A Hierarchical Compositional Model for Representation and Sketching of High-Resolution Human Images

Zijian Xu
Ph.D., 2007
Advisor: Song-Chun Zhu

This dissertation presents a composite template model, named And-Or graph for representing objects with large structural variabilities. Intuitively, an And-node represents a decomposition of certain graphical structures which expands to a set of Or-nodes with associated relations; an Or-node serves as a set of switch variable pointing to alternative And-nodes. A traversal from the root node of the And-Or graph, named the parse graph, produces a configuration of the terminal nodes (sub-templates) under (soft and hard) relations inherited from their ancestor nodes.
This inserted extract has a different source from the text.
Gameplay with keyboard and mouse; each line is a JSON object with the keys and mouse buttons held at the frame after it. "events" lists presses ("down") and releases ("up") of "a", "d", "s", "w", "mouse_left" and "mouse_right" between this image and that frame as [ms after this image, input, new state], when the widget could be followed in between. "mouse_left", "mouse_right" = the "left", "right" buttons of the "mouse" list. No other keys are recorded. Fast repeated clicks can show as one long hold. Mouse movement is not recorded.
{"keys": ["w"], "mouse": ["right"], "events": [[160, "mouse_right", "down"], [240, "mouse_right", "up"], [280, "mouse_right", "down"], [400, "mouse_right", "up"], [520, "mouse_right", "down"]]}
The And-Or graph representation can generate a large set of constrained configurations with relatively small number of graph nodes, thus account for great structural variations. The And-Or graph model is tested on tasks as modeling and sketching human faces
and clothes.

A hierarchical-compositional model of human faces, as a three-layer And-Or graph is built. Faces are represented hierarchically: the first layer treats each face as a whole; the second layer refines the local facial parts jointly as a set of individual templates; the third layer further divides face into 16 zones and models detail facial features such as eye corners, marks or wrinkles. Transitions between the layers are realized by measuring the minimum description length (MDL) given the complexity of an input face image. Diverse face representations are formed by drawing from dictionaries of global faces, parts and skin detail features. A sketch captures the most informative part of a face in a much more concise and potentially robust representation. However, generating good facial sketches is extremely challenging because of the rich facial details and large structural variations, especially in the high-resolution images. The representing power of our generative model is demonstrated by reconstructing high-resolution face images and generating the cartoon facial sketches. Our model is useful for a wide variety of applications, including recognition, non-photorealisitc rendering, super-resolution, and low-bit rate face coding.

Cloth modeling and recognition is an important and challenging problem in both vision and graphics tasks, such as dressed human recognition and tracking, human sketch and portrait. We built a And-Or graph model to represent different clothes configurations, such as T-shirts, jackets, etc. In a supervised learning phase, we ask an artist to draw sketches on a set of dressed people, and we decompose the sketches into categories of cloth and body components: collars, shoulders, cuff, hands, pants, shoes etc. Each component has a number of distinct sub-templates (sub-graphs). An algorithm which integrates the bottom-up proposals and the top-down information is proposed to infer the composite clothes template efficiently from the image.